Las causas de la falta de reconocimiento
Un posible motivo es un aspecto inherente a la disciplina. El diseño gráfico suele parecerse a un árbitro de fútbol: si hace bien su tarea, pasa desapercibido. Por ejemplo, cuando el común de la gente lee un libro no tiene en cuenta las decisiones tomadas sobre el kerning o el espaciado. Los usuarios de un producto diseñado no se detienen a pensar en cómo fue diseñado, y está bien que así sea. Cuando el diseño es protagonista, probablemente ha mutado a decoración o no está cumpliendo correctamente con su objetivo comunicacional.
Sin embargo, para muchos la principal causa del problema es la masividad del software de diseño. Quien tenga una computadora está en condiciones de elaborar un producto gráfico y esto, en principio, atentaría contra la profesión. Vulgarmente expresado, el argumento es que «cualquiera con una PC se dice diseñador». Si esto fuera así, sería un problema exclusivo del campo gráfico ya que nadie por saber manejar Word se autodenomina periodista, ni quien sabe de Autocad se dice arquitecto, por citar un par de ejemplos.
Por esto propongo que, en vez de cuestionar a nuestro amado oficio o criticar la accesibilidad de las herramientas digitales, dirijamos una mirada crítica hacia nosotros mismos. Si poca gente entiende nuestras verdaderas capacidades, si el oficio es percibido solamente como un conjunto de habilidades digitales, quizás las causas del desprestigio resultante estén en los propios diseñadores.
¿Qué podemos hacer?

# Entradas de datos

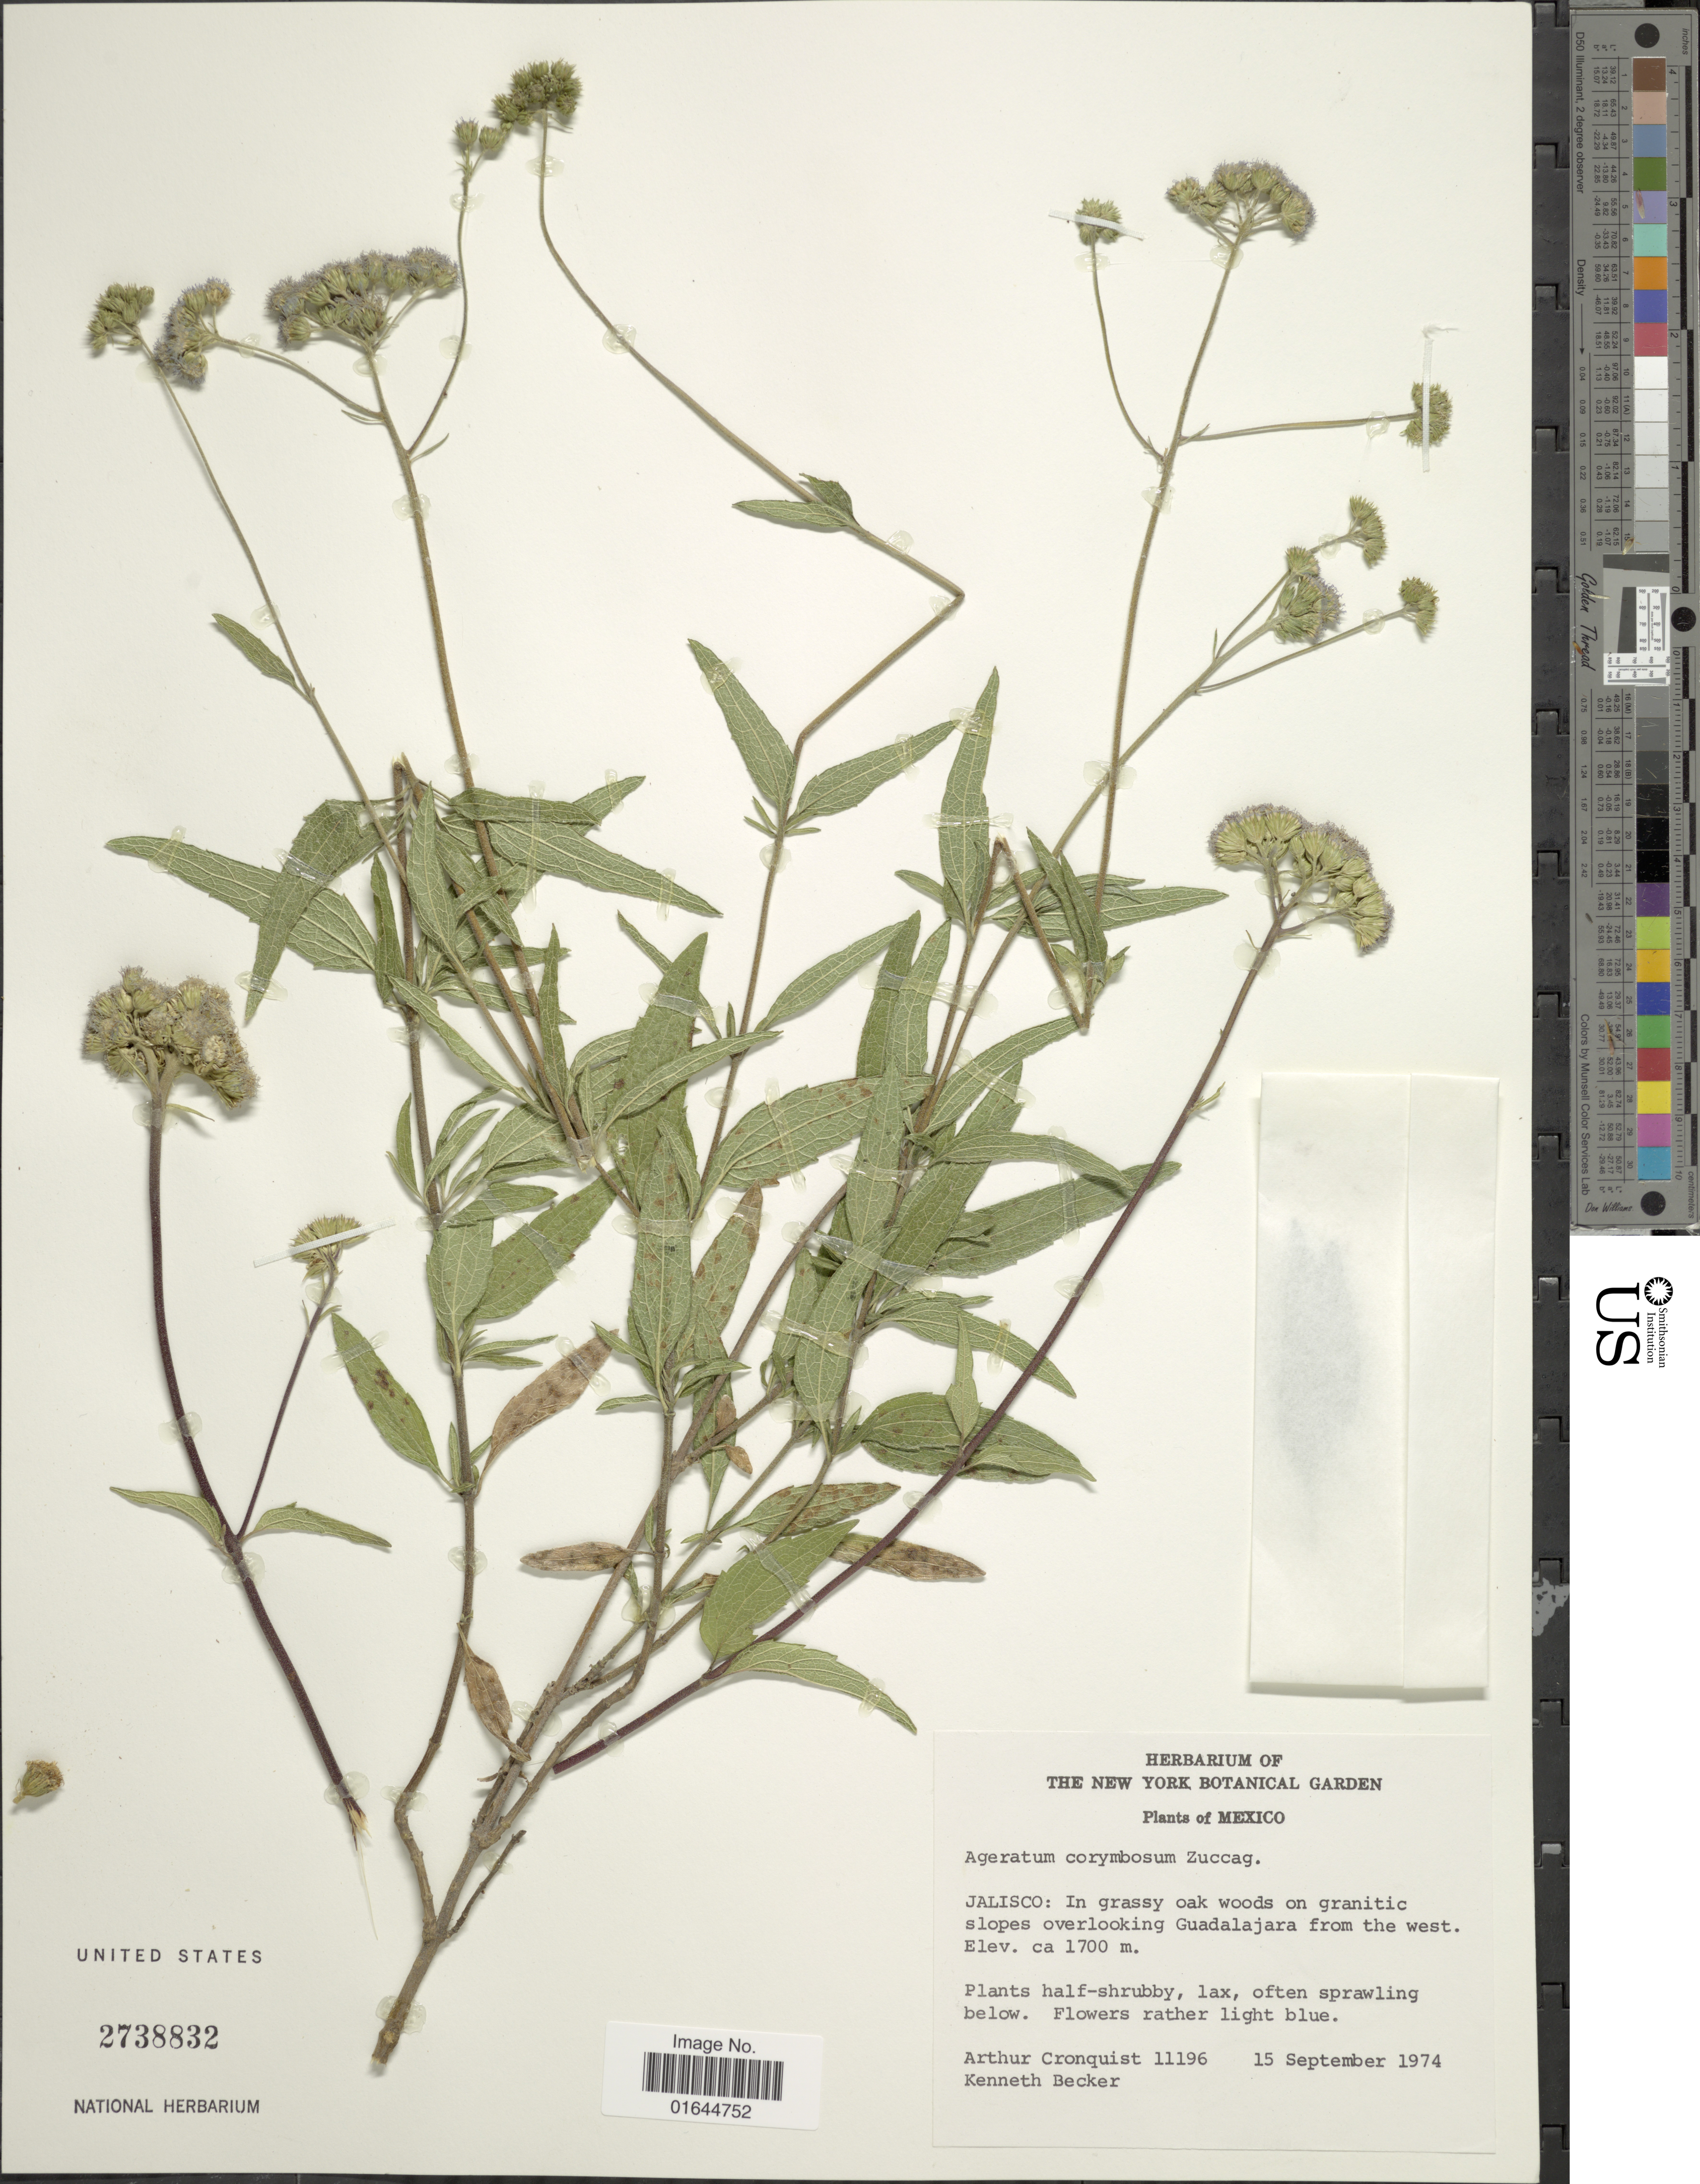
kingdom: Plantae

--

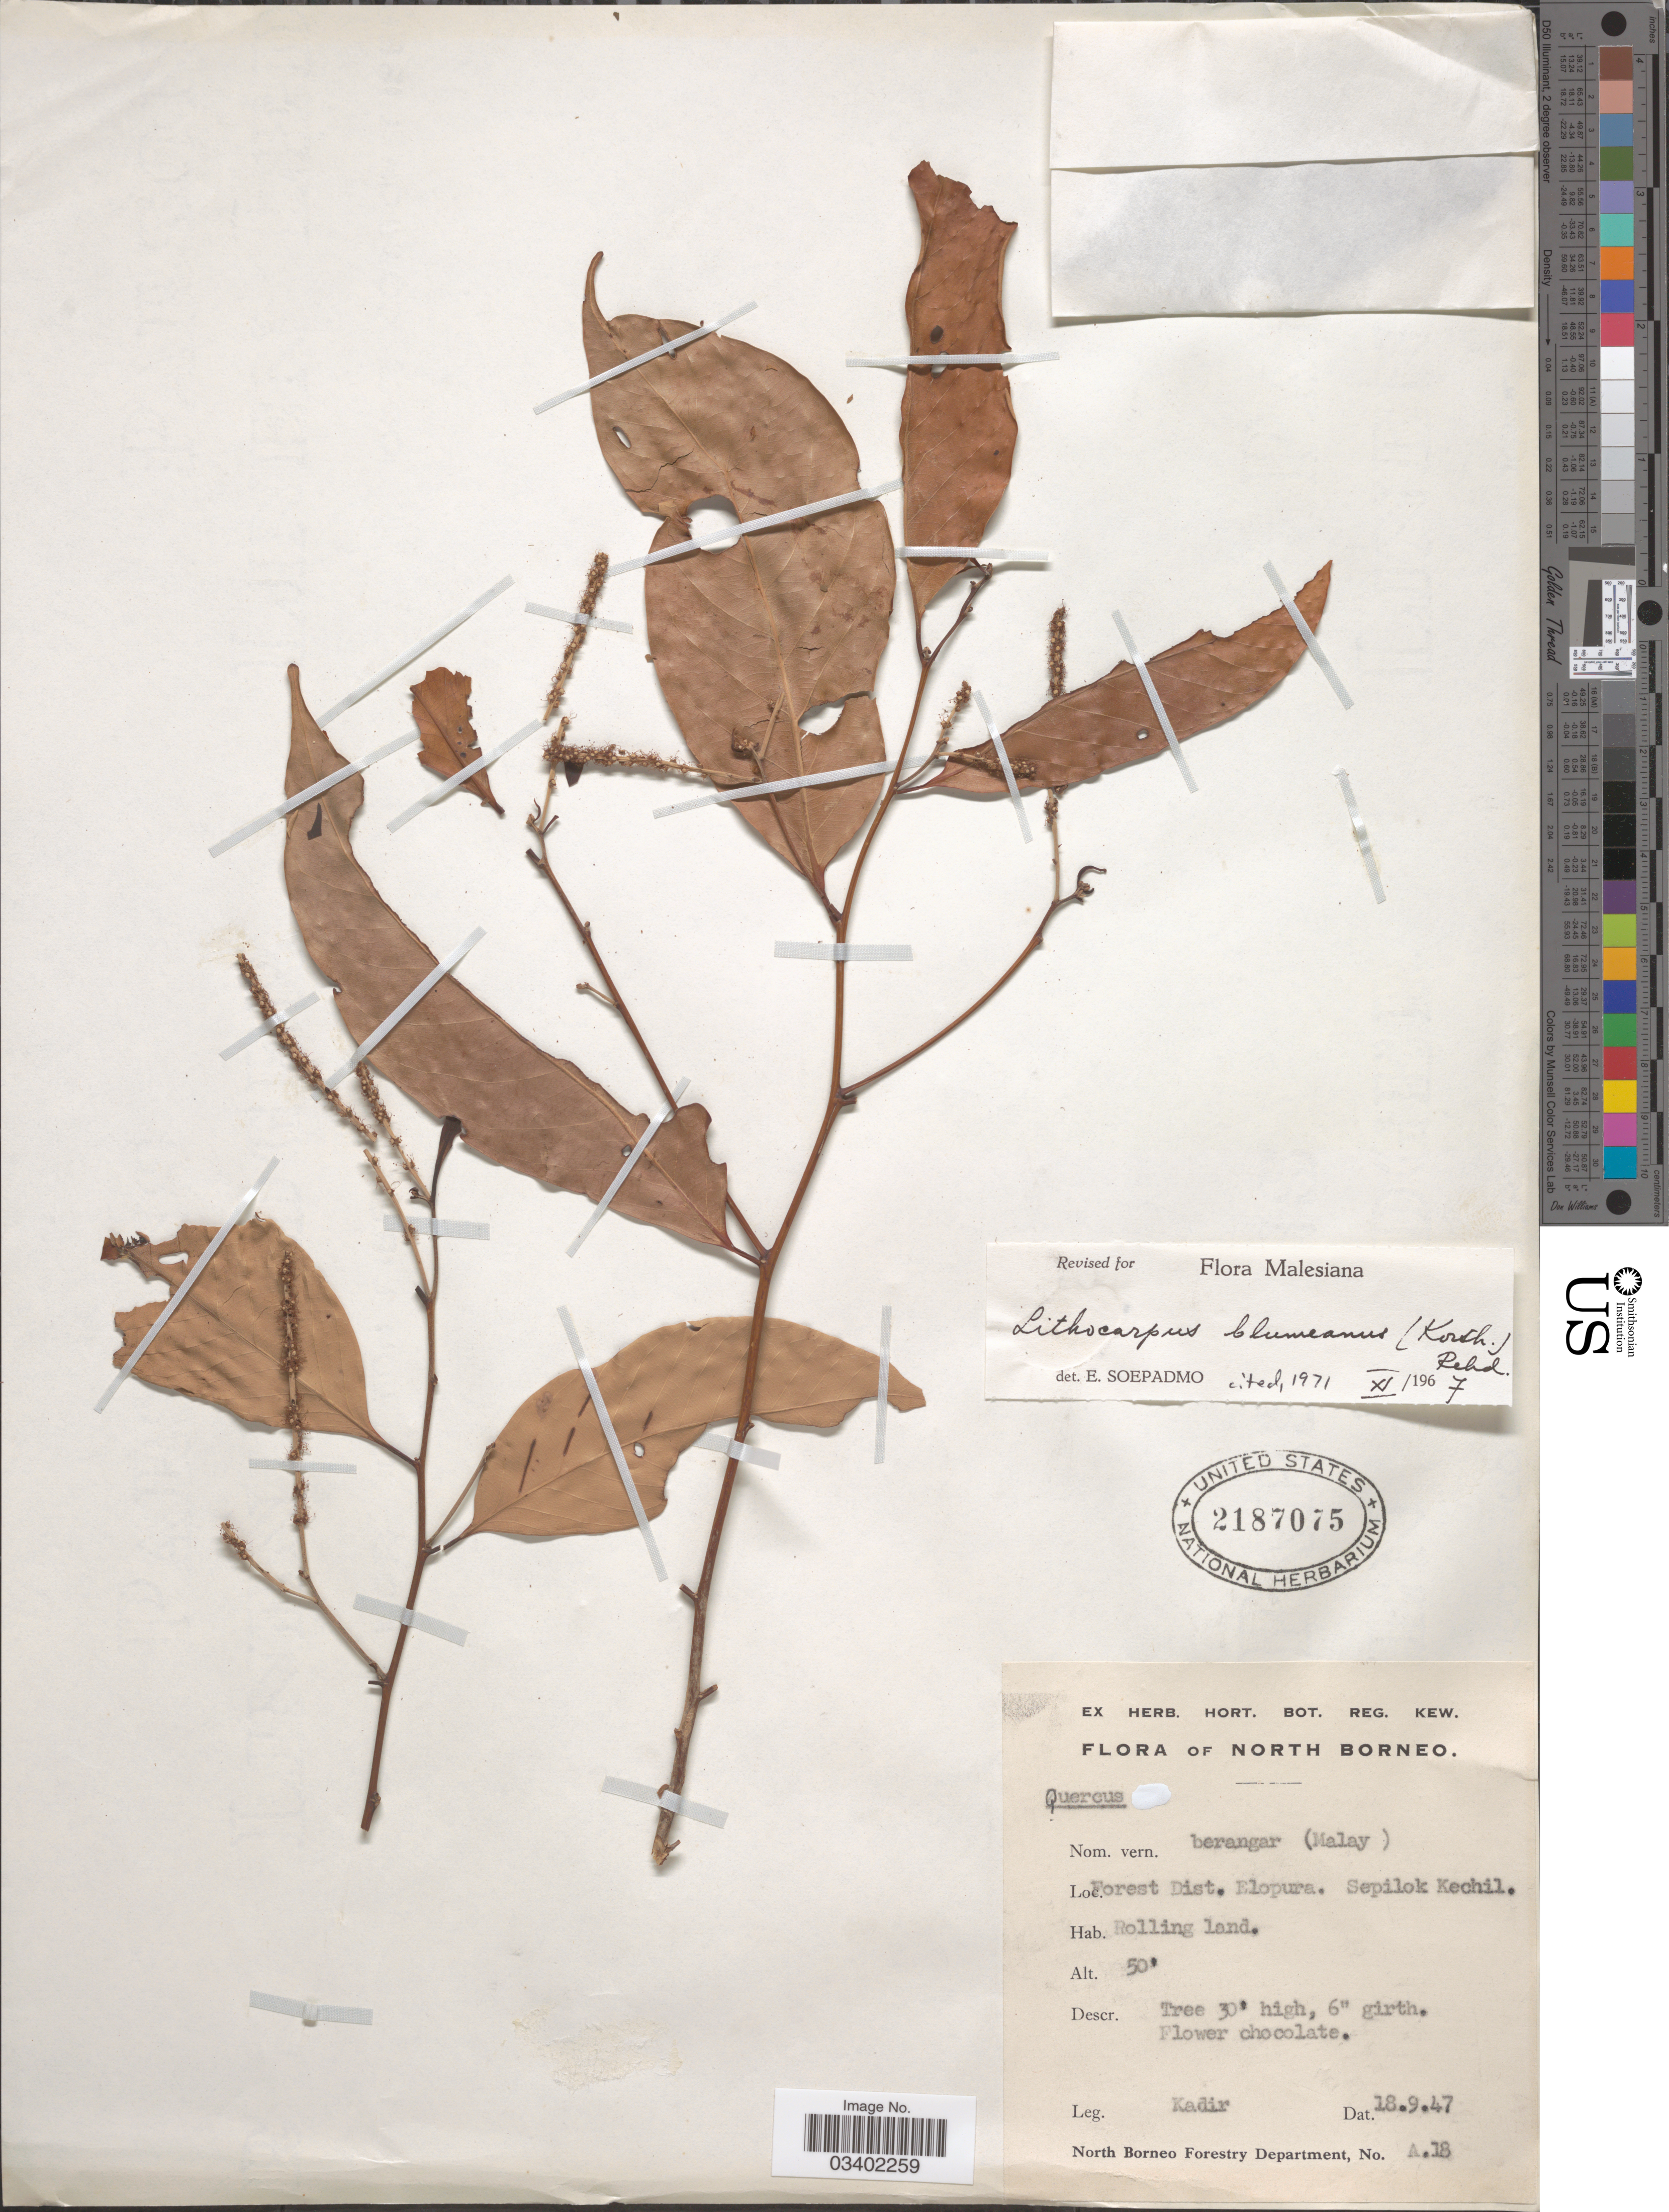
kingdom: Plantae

# Qué se pide
Responda, según el texto sobre el diseño gráfico:
1. ¿Con qué compara el texto al diseño gráfico?
2. ¿Cuál es, para muchos, la principal causa del problema?
3. ¿Hacia quiénes propone el texto dirigir una mirada crítica?

# Solución
1. Con un árbitro de fútbol: si hace bien su tarea, pasa desapercibido.
2. La masividad del software de diseño.
3. Hacia los propios diseñadores («nosotros mismos»).